Demonstrators want rainbow signs on street



James MacLennan/for metro ottawa


Jeremy Dias hangs a rainbow flag from a Bank Street Promenade sign yesterday afternoon. A group is angry that city plans for Bank Street’s redevelopment do not include signage that would identify a section of the strip as Ottawa’s Gay Village.




« It’s a gay village, and always will be a gay village, even if the City of Ottawa doesn’t identify it. »





Disappointed that Ottawa’s plan for Bank Street’s redevelopment doesn’t include signage to identify a section as a ‘rainbow’ village, a group representing gay people and their allies took matters into their own hands.



As the city unveiled its plans yesterday, members of Jer’s Vision: Canada’s Youth Diversity Initiative erected rainbow flags and staged a demonstration on a section of Bank Street widely known as the Gay Village.



Although the area is known as a GLBTQ community, Jer’s Vision executive director Jeremy Dias said Ottawa has ignored residents’ requests to include rainbow displays on a stretch of Bank, despite an extensive public consultation completed between 2004 and 2006.

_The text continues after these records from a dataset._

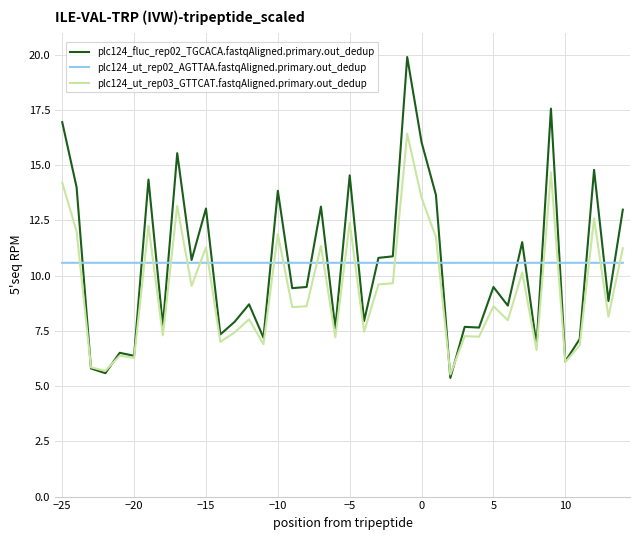

What is the maximum value shown in the chart?

19.9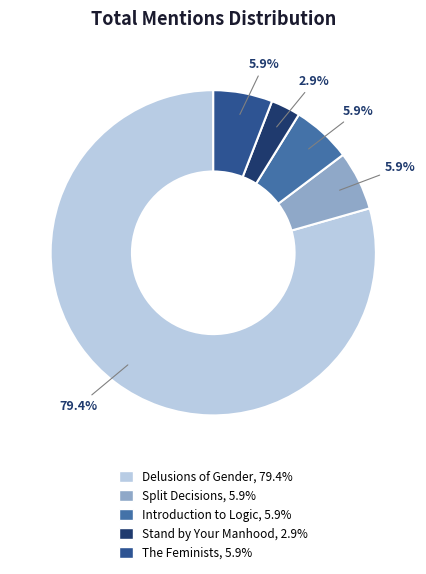

Which slice is the smallest?

Stand by Your Manhood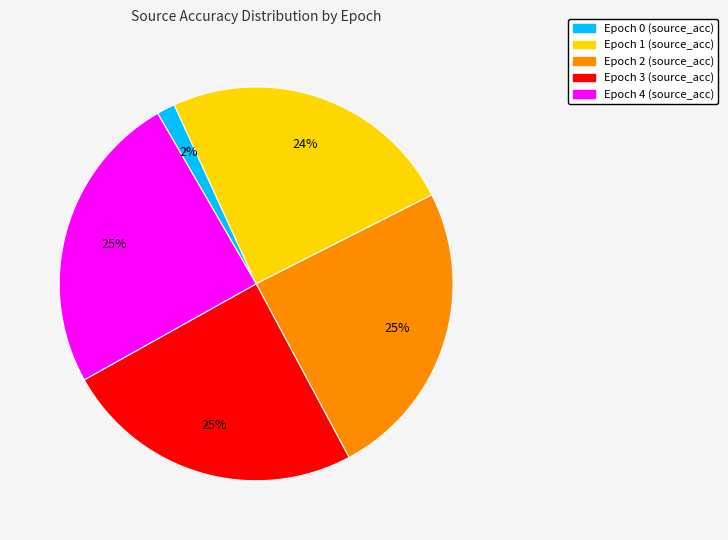

Is Epoch 3 the majority of the pie?

No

"Despite all of our work from all angles of this, the city has totally ignored our request," said Dias.



According to Dias, there are two dozen GLBTQ businesses on the stretch and 86 per cent of Bank Street BIA businesses support making the area a rainbow village. Dias said GLBTQ-identified youth come from as far as Stittsville to the area on weekends, for its safety and inclusion.

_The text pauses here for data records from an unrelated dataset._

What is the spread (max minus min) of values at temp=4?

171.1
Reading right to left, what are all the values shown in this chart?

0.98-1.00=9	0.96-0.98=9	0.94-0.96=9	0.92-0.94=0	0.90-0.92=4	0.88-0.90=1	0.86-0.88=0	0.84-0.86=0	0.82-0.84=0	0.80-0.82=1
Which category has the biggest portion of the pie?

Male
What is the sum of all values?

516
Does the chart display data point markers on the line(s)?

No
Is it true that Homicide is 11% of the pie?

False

"They can hold their partner’s hand, go for a coffee or a movie, wear a pink T-shirt or a purple bracelet and not be judged," he said. "It’s a gay village, and always will be a gay village, even if the City of Ottawa doesn’t identify it."



"There’s a large GLBTQ population in the area and not allowing signs is denying them their right to celebrate the fact that they’re GLBTQ," said Rosemary Burke, a member of the Lisgar Collegiate Institute Gay-Straight Alliance.



Luke Foley, a senior project manager with Construction Service West under the City of Ottawa’s Public Works and Services, said he wouldn’t comment on the issue.



Through the Bank Street Rehabilitation Project, Ottawa is performing maintenance from Wellington Street to the Rideau Canal, Foley said.